Problem to work on: Please copy out the rows below, from the line with "What to see at" through the end of the rows, without any changes. Leave the pictures out.

Exercise materials:
_____
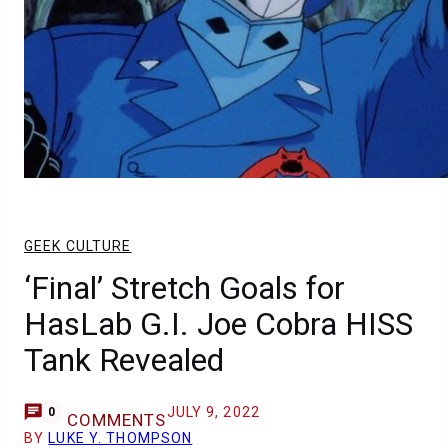
GEEK CULTURE
‘Final’ Stretch Goals for
HasLab G.I. Joe Cobra HISS
Tank Revealed
JULY 9, 2022
0
COMMENTS
BY
LUKE Y. THOMPSON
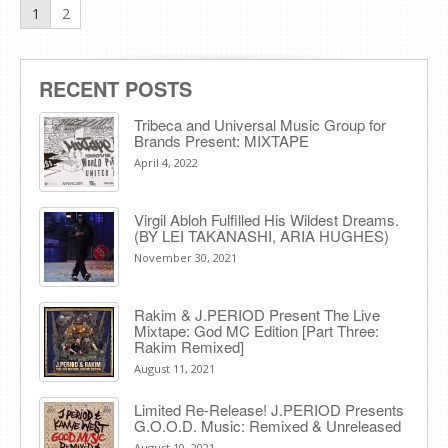
1
2
RECENT POSTS
Tribeca and Universal Music Group for
Brands Present: MIXTAPE
April 4, 2022
Virgil Abloh Fulfilled His Wildest Dreams.
(BY LEI TAKANASHI, ARIA HUGHES)
November 30, 2021
Rakim & J​.​PERIOD Present The Live
Mixtape: God MC Edition [Part Three:
Rakim Remixed]
August 11, 2021
Limited Re-Release! J.PERIOD Presents
G.O.O.D. Music: Remixed & Unreleased
August 10, 2021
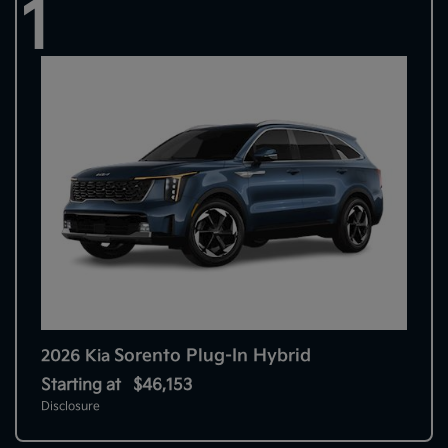
1
Sorento Plug-In Hybrid
2026 Kia
Starting at
$46,153
Disclosure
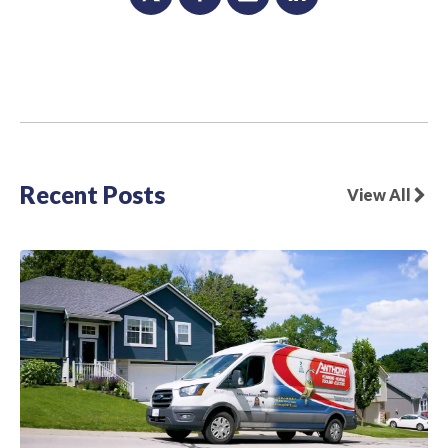
Recent Posts
View All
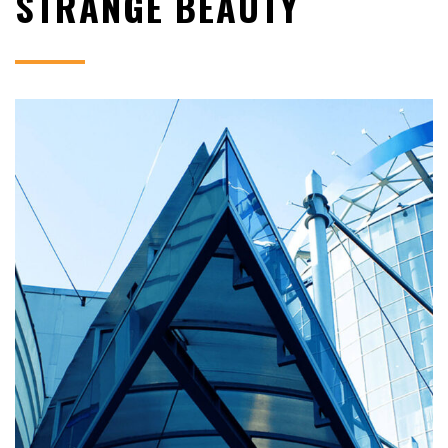
STRANGE BEAUTY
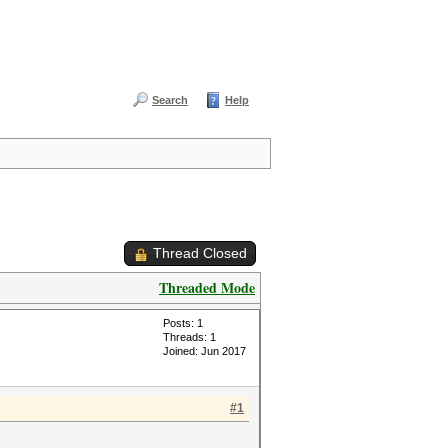
Search
Help
Thread Closed
Threaded Mode
Posts: 1
Threads: 1
Joined: Jun 2017
#1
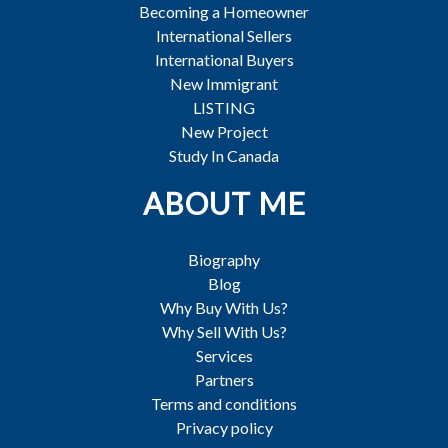
Becoming a Homeowner
International Sellers
International Buyers
New Immigrant
LISTING
New Project
Study In Canada
ABOUT ME
Biography
Blog
Why Buy With Us?
Why Sell With Us?
Services
Partners
Terms and conditions
Privacy policy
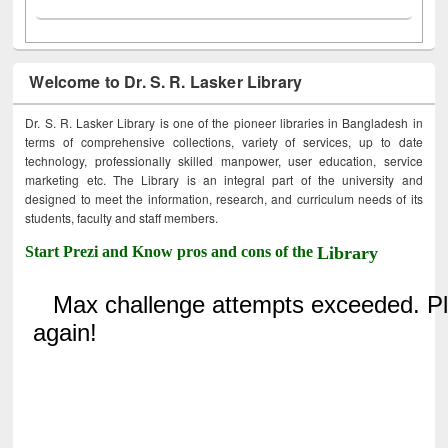
Welcome to Dr. S. R. Lasker Library
Dr. S. R. Lasker Library is one of the pioneer libraries in Bangladesh in
terms of comprehensive collections, variety of services, up to date
technology, professionally skilled manpower, user education, service
marketing etc. The Library is an integral part of the university and
designed to meet the information, research, and curriculum needs of its
students, faculty and staff members.
Start Prezi and Know pros and cons of the
Library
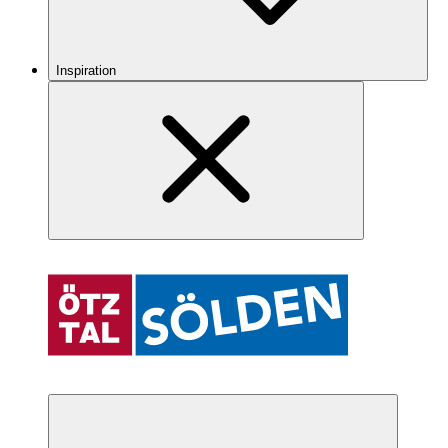
Inspiration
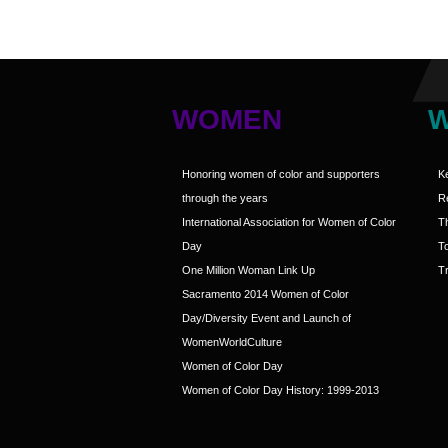
WOMEN
Honoring women of color and supporters
K
through the years
R
International Association for Women of Color
T
Day
T
One Million Woman Link Up
Tr
Sacramento 2014 Women of Color
Day/Diversity Event and Launch of
WomenWorldCulture
Women of Color Day
Women of Color Day History: 1999-2013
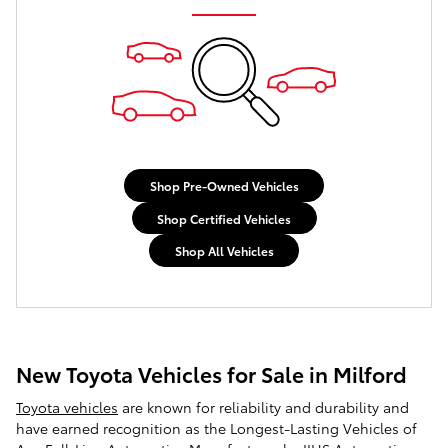
Shop Pre-Owned Vehicles
Shop Certified Vehicles
Shop All Vehicles
New Toyota Vehicles for Sale in Milford
Toyota vehicles
are known for reliability and durability and
have earned recognition as the Longest-Lasting Vehicles of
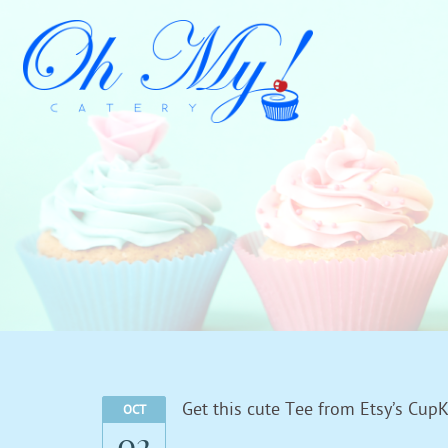
Get this cute Tee from Etsy’s CupK
OCT
02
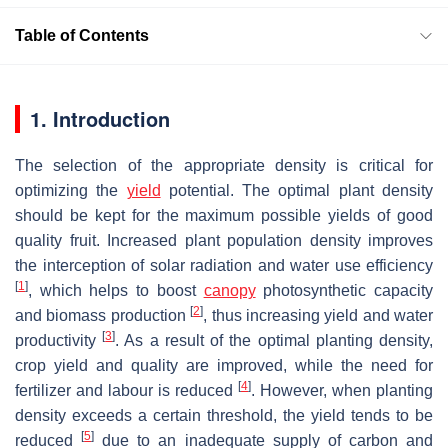
Table of Contents
1. Introduction
The selection of the appropriate density is critical for
optimizing the
yield
potential. The optimal plant density
should be kept for the maximum possible yields of good
quality fruit. Increased plant population density improves
the interception of solar radiation and water use efficiency
[
1
]
, which helps to boost
canopy
photosynthetic capacity
[
2
]
and biomass production
, thus increasing yield and water
[
3
]
productivity
. As a result of the optimal planting density,
crop yield and quality are improved, while the need for
[
4
]
fertilizer and labour is reduced
. However, when planting
density exceeds a certain threshold, the yield tends to be
[
5
]
reduced
due to an inadequate supply of carbon and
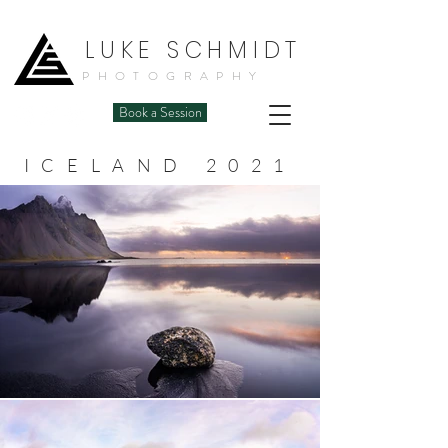
LUKE SCHMIDT
PHOTOGRAPHY
Book a Session
ICELAND 2021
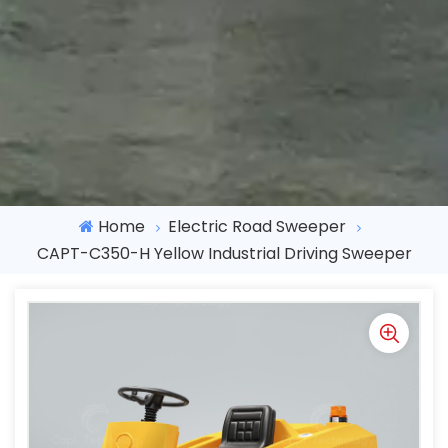
Home
Electric Road Sweeper
CAPT-C350-H Yellow Industrial Driving Sweeper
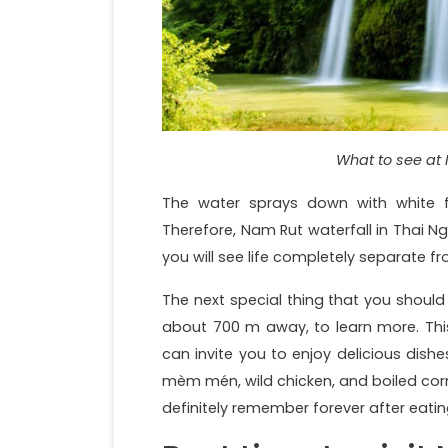
What to see at 
The water sprays down with white fo
Therefore, Nam Rut waterfall in Thai 
you will see life completely separate f
The next special thing that you should n
about 700 m away, to learn more. This
can invite you to enjoy delicious dish
mèm mén, wild chicken, and boiled corn
definitely remember forever after eati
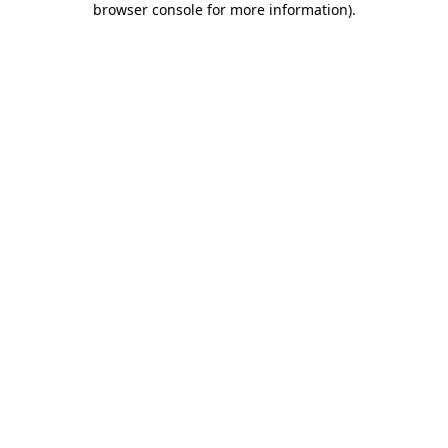
browser console for more information)
.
_____
Exercise solution:
What to see at 
The water sprays down with white fo
Therefore, Nam Rut waterfall in Thai 
you will see life completely separate f
The next special thing that you should n
about 700 m away, to learn more. This
can invite you to enjoy delicious dish
mèm mén, wild chicken, and boiled corn
definitely remember forever after eati
browser console for more information)
.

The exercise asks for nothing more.